Martin s’ennuie. Ou plutôt sa vie l’ennuie. Sa femme, son fils, son quotidien, il ne trouve de réconfort que dans la littérature et les longues promenades dans la campagne normande en compagnie de son chien. Alors quand un beau jour un couple d’anglais s’installe à côté de chez lui et qu’il apprend qu’ils se nomment Gemma et Charles Bovery, son sang ne fait qu’un tour. Il n’en faut pas plus pour qu’il transpose sur eux ses fantasmes de créateur, entendant bien mettre leur vie en scène comme Flaubert écrivit le destin tragique d’Emma Bovary.
Il est des films que l’on va voir pour le réalisateur, d’autres pour le scénario, et d’autres encore pour la distribution.

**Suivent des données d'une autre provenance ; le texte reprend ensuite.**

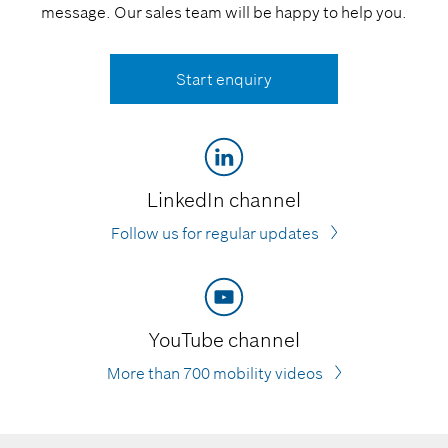
message. Our sales team will be happy to help you.
Start enquiry
LinkedIn channel
Follow us for regular updates
YouTube channel
More than 700 mobility videos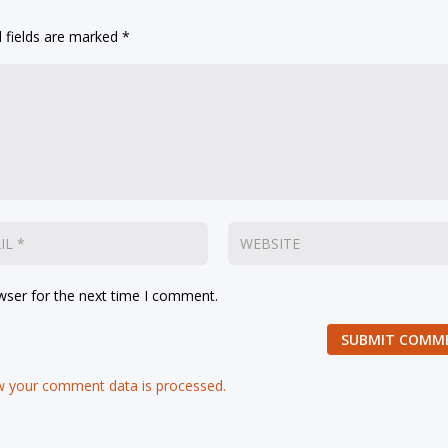
 fields are marked
*
wser for the next time I comment.
SUBMIT COMM
 your comment data is processed.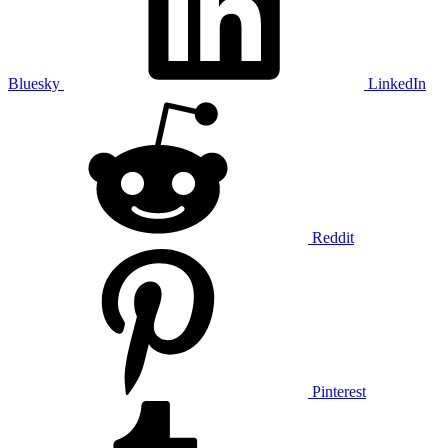
Bluesky
LinkedIn
Reddit
Pinterest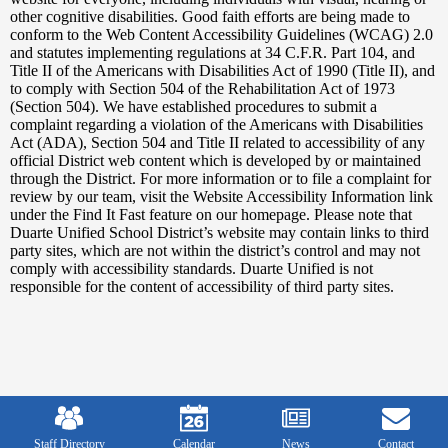
other cognitive disabilities. Good faith efforts are being made to
conform to the Web Content Accessibility Guidelines (WCAG) 2.0
and statutes implementing regulations at 34 C.F.R. Part 104, and
Title II of the Americans with Disabilities Act of 1990 (Title II), and
to comply with Section 504 of the Rehabilitation Act of 1973
(Section 504). We have established procedures to submit a
complaint regarding a violation of the Americans with Disabilities
Act (ADA), Section 504 and Title II related to accessibility of any
official District web content which is developed by or maintained
through the District. For more information or to file a complaint for
review by our team, visit the Website Accessibility Information link
under the Find It Fast feature on our homepage. Please note that
Duarte Unified School District’s website may contain links to third
party sites, which are not within the district’s control and may not
comply with accessibility standards. Duarte Unified is not
responsible for the content of accessibility of third party sites.
Mobile
Footer
Links
Staff Directory
Calendar
News
Contact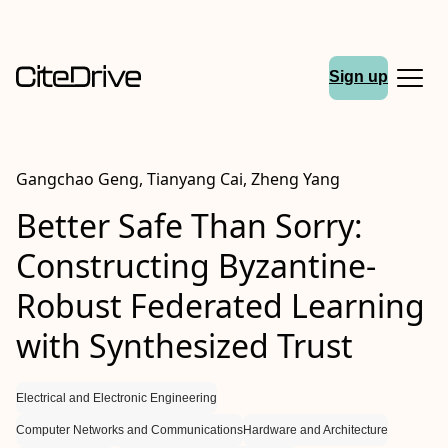
Sign up
Gangchao Geng, Tianyang Cai, Zheng Yang
Better Safe Than Sorry:
Constructing Byzantine-
Robust Federated Learning
with Synthesized Trust
Electrical and Electronic Engineering
Computer Networks and Communications
Hardware and Architecture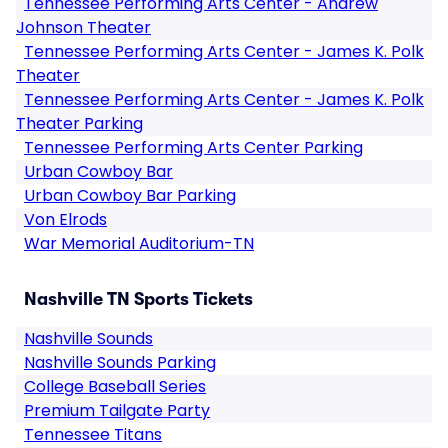
Tennessee Performing Arts Center - Andrew
Johnson Theater
Tennessee Performing Arts Center - James K. Polk
Theater
Tennessee Performing Arts Center - James K. Polk
Theater Parking
Tennessee Performing Arts Center Parking
Urban Cowboy Bar
Urban Cowboy Bar Parking
Von Elrods
War Memorial Auditorium-TN
Nashville TN Sports Tickets
Nashville Sounds
Nashville Sounds Parking
College Baseball Series
Premium Tailgate Party
Tennessee Titans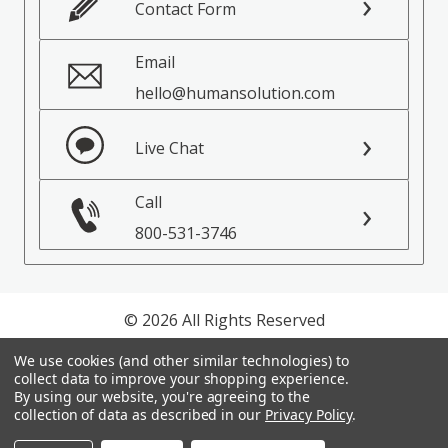
Contact Form
Email
hello@humansolution.com
Live Chat
Call
800-531-3746
© 2026 All Rights Reserved
We use cookies (and other similar technologies) to
Privacy Policy
collect data to improve your shopping experience.
Terms of Service
By using our website, you're agreeing to the
collection of data as described in our
Privacy Policy
.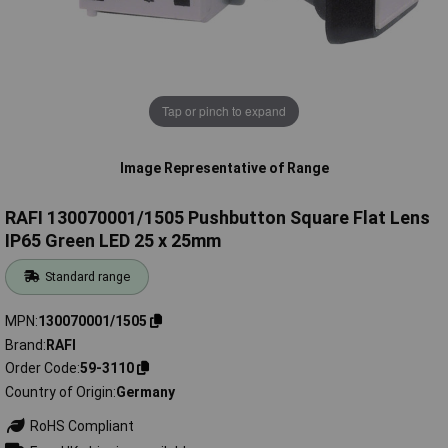
Tap or pinch to expand
Image Representative of Range
RAFI 130070001/1505 Pushbutton Square Flat Lens
IP65 Green LED 25 x 25mm
Standard range
MPN
130070001/1505
Brand
RAFI
Order Code
59-3110
Country of Origin
Germany
RoHS Compliant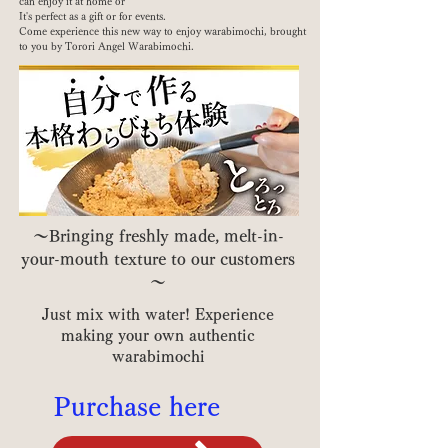
can enjoy it at home or
It's perfect as a gift or for events.
Come experience this new way to enjoy warabimochi, brought
to you by Torori Angel Warabimochi.
～Bringing freshly made, melt-in-
your-mouth texture to our customers
～
Just mix with water! Experience
making your own authentic
warabimochi
Purchase here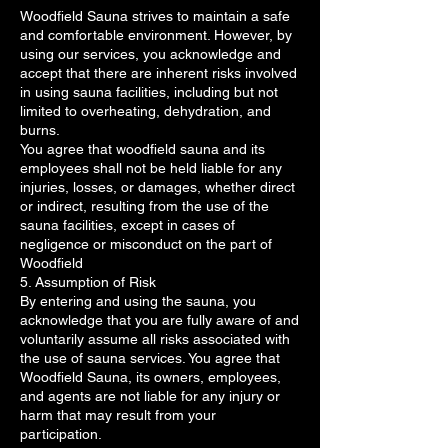
Woodfield Sauna strives to maintain a safe
and comfortable environment. However, by
using our services, you acknowledge and
accept that there are inherent risks involved
in using sauna facilities, including but not
limited to overheating, dehydration, and
burns.
You agree that woodfield sauna and its
employees shall not be held liable for any
injuries, losses, or damages, whether direct
or indirect, resulting from the use of the
sauna facilities, except in cases of
negligence or misconduct on the part of
Woodfield
5. Assumption of Risk
By entering and using the sauna, you
acknowledge that you are fully aware of and
voluntarily assume all risks associated with
the use of sauna services. You agree that
Woodfield Sauna, its owners, employees,
and agents are not liable for any injury or
harm that may result from your
participation.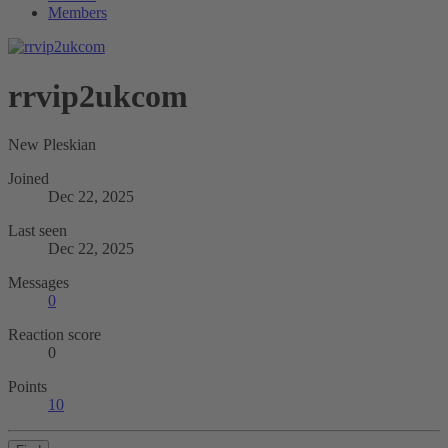
Members
rrvip2ukcom
New Pleskian
Joined
Dec 22, 2025
Last seen
Dec 22, 2025
Messages
0
Reaction score
0
Points
10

Gemma Bovery est clairement de ceux-là.
Adapté du roman graphique homonyme, le film met en scène deux acteurs que rien ne destinait à se rencontrer et qui incarnent à merveille les affres que traversent les personnages. Fabrice Luchini, tout en retenu (à sa manière…) a la politesse de ne pas phagocyter ses partenaires, allant même jusqu’à les mettre en avant assez subtilement pour que cela passe inaperçu. Gemma Arterton est quant à elle plus belle que jamais. Caressée par la caméra d’Anne Fontaine qui la sublime à chaque plan, elle traverse le film avec une légèreté déconcertante, incarnant avec autant de talent l’innocence qu’une sensualité à toute épreuve.
Gemma Bovery se présente comme une ballade, une tranche de vie tragi-comique portée par un duo de comédiens jubilatoires dans des domaines tout à fait différents. Si la réalisatrice a le tort de se montrer trop démonstrative, notamment en faisant dire à Luchini qu’il met en scène la vie de Gemma au cas où quelques spectateurs assoupis ou distraits auraient manqué le sens du film, et qu’elle se contente d’illustrer le jeu de ses comédiens tous plus justes les uns que les autres, elle le fait avec une justesse et une grâce qui conviennent parfaitement à un film plus profond qu’il n’en a l’air.
Car si Gemma Arterton illumine l’écran à chacune de ses apparitions, le personnage central du film est bien Martin comme en témoigne la dernière partie de l’histoire. (Attention SPOILER) Davantage préoccupé par la manière dont meurt Gemma Bovery que par sa disparation, il parait presque déçu d’apprendre qu’elle n’est pas morte empoisonnée par de l’arsenic mais étouffé par un morceau de pain (fin du SPOILER). Écrivain frustré ou malade mental, il entend orchestrer pour les autres des vies déjà écrites des dizaines d’années plus tôt, échappant ainsi à une existence morose et intellectuellement ennuyeuse. L’histoire tragique à laquelle nous assistons prend alors une dimension particulière. Martin a-t-il précipité Gemma vers un destin que, inconsciemment ou non, il souhaitait fatal pour coller au roman de Flaubert ? Ou assiste-t-on une succession d’évènements déformés par le prisme de Martin, conteur de l’histoire et projection à peine voilée de la réalisatrice ?
Loin d’être une simple tragédie ponctuée de moments franchement comiques (Martin déclarant à son fils « je préférerai que tu te drogues plutôt que de sortir des conneries pareil »), Gemma Bovery va plus loin dans sa réflexion et nous interroge sur le lien qui unit un créateur, quel que soit le mode d’expression, à ses personnages. C’est dommage qu’il le fasse du bout des lèvres, mais on lui pardonnera d’autant plus facilement que ce sont celles de la belle Gemma Arterton.